- [TASKS TO PERFORM]
**a.** In the livability section, what percentage of the City's housing stock is more than forty years old?
**b.** From the livability section, output the passage that opens with the words containing "As the City" and closes with "throughout the City.".

- [READING PASSAGE]
_ _ _ _ _ _ _
Livability and Quality of Life

As the City grows, ensure a high quality of life city-wide by enhancing and connecting communities and building well-designed neighborhoods, encouraging infill and redevelopment and providing accessible new gathering places within communities throughout the City.

Critical components of neighborhood sustainability are housing conditions and infrastructure. Newer and revitalized neighborhoods benefit from the security and stability that accompany increased property ownership resulting from more recent investments in the community. However, with 43.8% of the City’s housing stock being over forty years old substandard – even dilapidated – housing is not uncommon in locations where the older housing stock is concentrated. Higher proportions of rental properties in these older areas have also been cited as a cause for properties not being maintained or attracting reinvestment. Efforts have been made to address these issues, including funding allocated through the City’s Community Development Block Grant (CDBG) program, which has enabled over $2.5 million of investment in rehabilitating 68 homes for eligible residents over the past 10 years.

While many of the newer communities have homeowner’s associations ensure that properties and infrastructure are kept in acceptable condition, older neighborhoods, particularly those with higher proportions of rental and vacant properties, rely on property owners and the City to ensure physical elements are maintained. Preserving and enhancing existing neighborhoods throughout the City can be accomplished through collaborative planning efforts and programs created by neighborhoods and the City, such an establishment of Residential Improvement Districts. Such efforts would not only promote the stability of existing neighborhoods by monitoring conditions, but also could work to provide new gathering places, as well as improved infrastructure, green space and community facilities.
_ _ _ _ _ _ _
- [DATA FOR REVIEW]

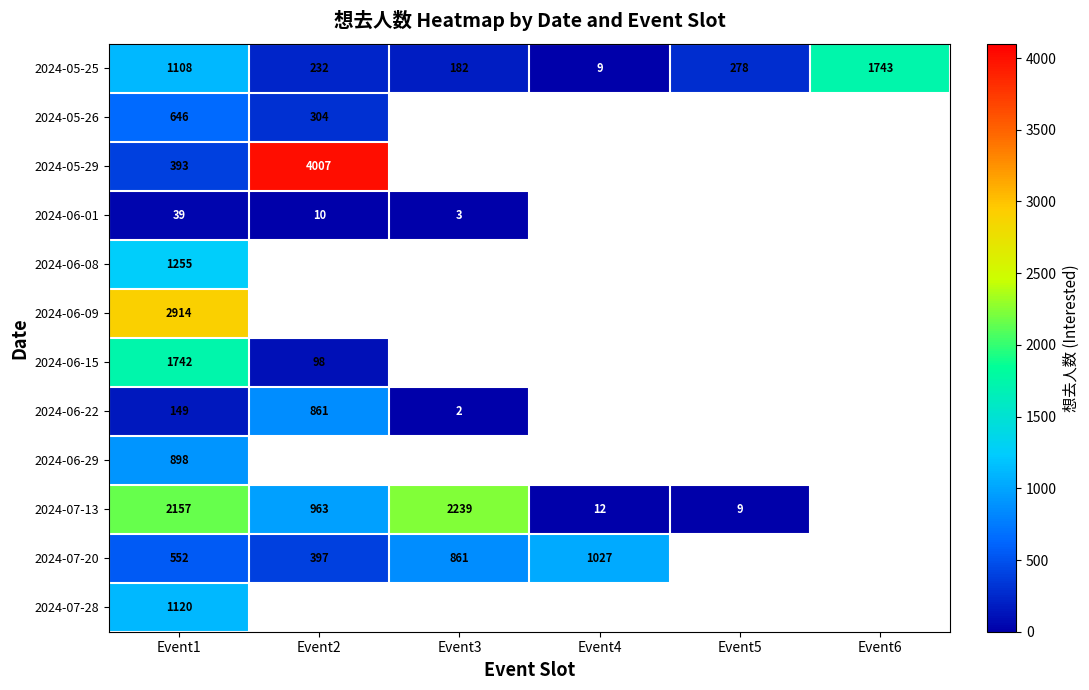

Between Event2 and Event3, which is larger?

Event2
_ _ _ _ _ _ _
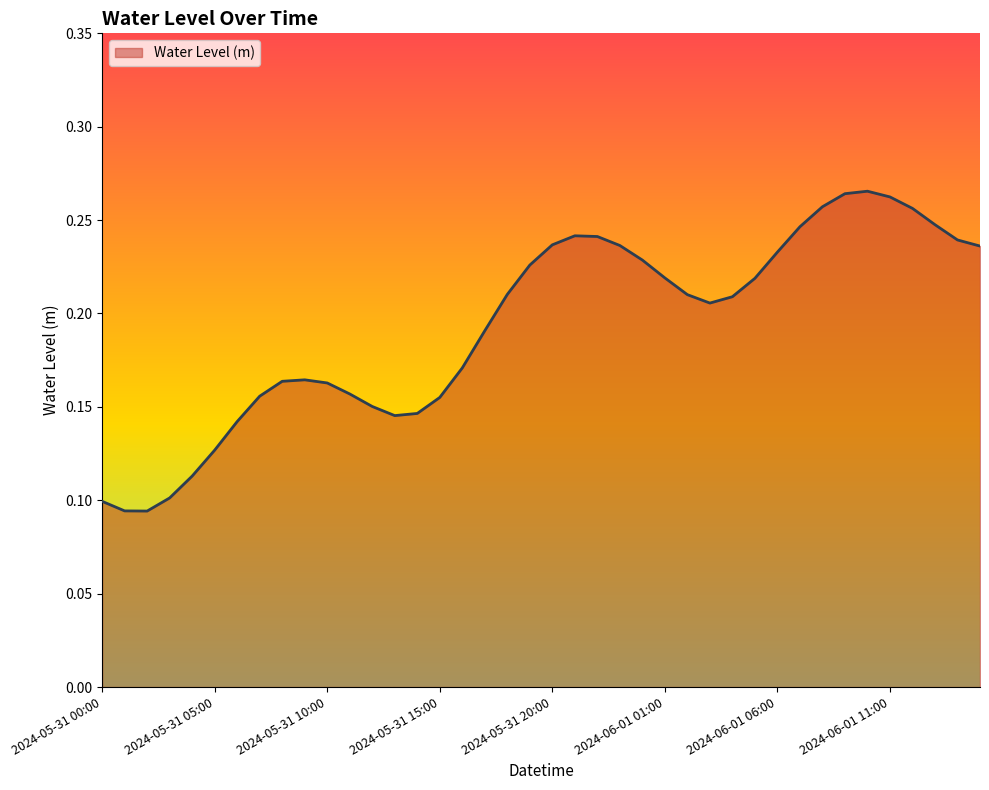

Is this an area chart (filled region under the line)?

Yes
_ _ _ _ _ _ _
- [ANSWER LIST]
**a.** 43.8%

**b.**
As the City grows, ensure a high quality of life city-wide by enhancing and connecting communities and building well-designed neighborhoods, encouraging infill and redevelopment and providing accessible new gathering places within communities throughout the City.